Lacking in character development, overall buildup, and decent enough acting, Blair Witch comes at us with an almost rail thin premise and plot holes aplenty. An example of these plot holes would be a trouper getting a huge gash on her foot. The foot becomes infected. She gets sick. Then, she pulls a bone fragment out of said foot but we never know why or what the point of it all is.
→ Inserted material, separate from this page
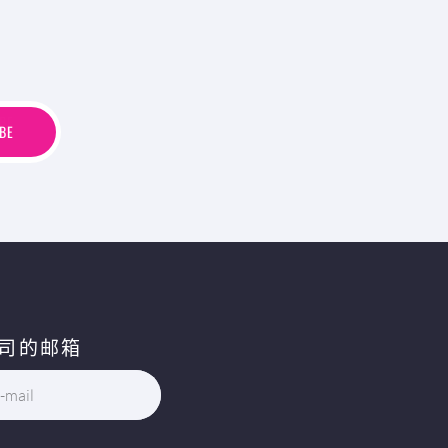
B
E
BE
司的邮箱
-mail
Anyway, the story goes like this: Remember Heather Donahue? Well she was the star of the original Blair Witch Project. She went missing and was pronounced dead after her and two friends ventured into the evil Burkittsville, Maryland woods all alone. Cut to present day and her brother (James Donahue played by James Allen McCune) is hellbent on finding Heather in the haunted house that she disappeared into (located somewhere in the Black Hills woods). Brother James ventures to Burkittsville twenty years later. He is accompanied by a female/male couple, an attractive film student making a docu, and two kooky local residents. And like every other horror film, these dummies venture where they are not wanted while ticking off the unholy spirits. Guess what (spoiler), they don't come back. How predictable.
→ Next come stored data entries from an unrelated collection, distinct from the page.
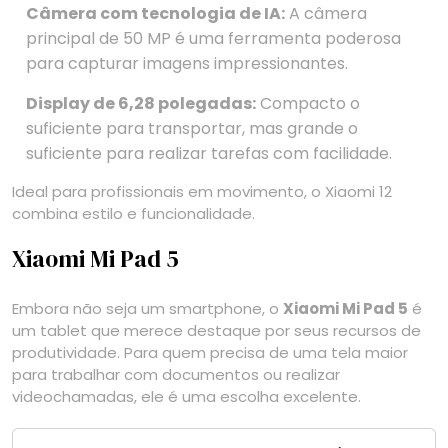
Câmera com tecnologia de IA:
A câmera
principal de 50 MP é uma ferramenta poderosa
para capturar imagens impressionantes.
Display de 6,28 polegadas:
Compacto o
suficiente para transportar, mas grande o
suficiente para realizar tarefas com facilidade.
Ideal para profissionais em movimento, o Xiaomi 12
combina estilo e funcionalidade.
Xiaomi Mi Pad 5
Embora não seja um smartphone, o
Xiaomi Mi Pad 5
é
um tablet que merece destaque por seus recursos de
produtividade. Para quem precisa de uma tela maior
para trabalhar com documentos ou realizar
videochamadas, ele é uma escolha excelente.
Certainty and flimsiness aside, "Witch" has some of the most jittery camerawork I've ever seen from flicks of the hand held genre. It's like the cinematic equivalent of a seismic earthquake that you want to avoid watching. Oh and I almost forgot, everyone in "Witch" also has too many digital devices so it's hard to tell who's doing the filming or documenting. It's inconsistent editing especially during the times when they are randomly turned on and off.
All in all, Blair Witch gave me a thought after it was over. My thought was, why don't producers have the guts to tell their directors to stop making this swipe. If it's for profit, well we all gotta make a living so I guess you'll get a little sympathy from me. If it's for integrity, well you'll get nothing, absolutely nothing. Blair Witch is a bad, unnecessary sequel. Sadly, this witch casts a spell on itself. Rating: 1 and a half stars.